Plain-text document sources
+===+

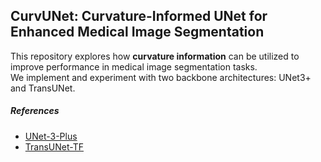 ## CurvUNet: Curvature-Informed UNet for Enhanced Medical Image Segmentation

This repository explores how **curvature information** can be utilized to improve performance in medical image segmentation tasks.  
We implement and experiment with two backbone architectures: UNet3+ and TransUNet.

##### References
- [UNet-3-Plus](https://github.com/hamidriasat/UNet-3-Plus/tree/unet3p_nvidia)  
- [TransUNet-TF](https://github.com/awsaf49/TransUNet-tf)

+===+

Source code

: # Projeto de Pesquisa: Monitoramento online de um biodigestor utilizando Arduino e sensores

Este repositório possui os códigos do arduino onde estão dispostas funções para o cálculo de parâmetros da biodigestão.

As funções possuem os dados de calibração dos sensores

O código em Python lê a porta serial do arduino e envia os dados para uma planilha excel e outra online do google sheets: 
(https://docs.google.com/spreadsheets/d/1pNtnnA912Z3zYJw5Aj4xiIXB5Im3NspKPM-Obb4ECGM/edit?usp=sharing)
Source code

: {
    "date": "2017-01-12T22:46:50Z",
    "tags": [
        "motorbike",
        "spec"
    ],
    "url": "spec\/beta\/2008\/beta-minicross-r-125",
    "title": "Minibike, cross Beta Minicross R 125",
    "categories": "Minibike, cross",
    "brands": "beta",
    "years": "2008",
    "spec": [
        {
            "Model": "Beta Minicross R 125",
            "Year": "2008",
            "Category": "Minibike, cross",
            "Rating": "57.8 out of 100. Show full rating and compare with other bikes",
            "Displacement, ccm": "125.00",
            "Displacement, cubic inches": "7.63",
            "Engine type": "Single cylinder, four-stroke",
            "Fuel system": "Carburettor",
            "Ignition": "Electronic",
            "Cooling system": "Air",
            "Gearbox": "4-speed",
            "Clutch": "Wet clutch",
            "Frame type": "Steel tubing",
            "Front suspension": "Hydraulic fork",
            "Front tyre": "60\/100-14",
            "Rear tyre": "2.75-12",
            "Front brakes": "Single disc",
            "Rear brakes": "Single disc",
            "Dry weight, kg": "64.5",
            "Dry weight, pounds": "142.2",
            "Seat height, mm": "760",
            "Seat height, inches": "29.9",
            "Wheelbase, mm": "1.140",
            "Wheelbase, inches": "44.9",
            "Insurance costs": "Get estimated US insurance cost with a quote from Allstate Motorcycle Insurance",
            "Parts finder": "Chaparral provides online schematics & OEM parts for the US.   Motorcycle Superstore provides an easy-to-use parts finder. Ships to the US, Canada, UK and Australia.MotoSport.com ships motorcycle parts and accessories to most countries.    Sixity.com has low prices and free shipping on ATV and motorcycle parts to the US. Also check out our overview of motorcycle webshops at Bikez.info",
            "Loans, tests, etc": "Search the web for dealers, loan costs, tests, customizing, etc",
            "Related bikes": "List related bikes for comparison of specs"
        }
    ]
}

+===+

Work item: Can you rewrite the lines from the one with "## CurvUNet: Curvature-Informed" to the one with "- [TransUNet-TF](https://github.com/awsaf49/TransUNet-tf)", replacing "backbone" with "base" and changing nothing else? Leave the pictures out of your answer.

Reply to the task:
 ## CurvUNet: Curvature-Informed UNet for Enhanced Medical Image Segmentation

This repository explores how **curvature information** can be utilized to improve performance in medical image segmentation tasks.  
We implement and experiment with two base architectures: UNet3+ and TransUNet.

##### References
- [UNet-3-Plus](https://github.com/hamidriasat/UNet-3-Plus/tree/unet3p_nvidia)  
- [TransUNet-TF](https://github.com/awsaf49/TransUNet-tf)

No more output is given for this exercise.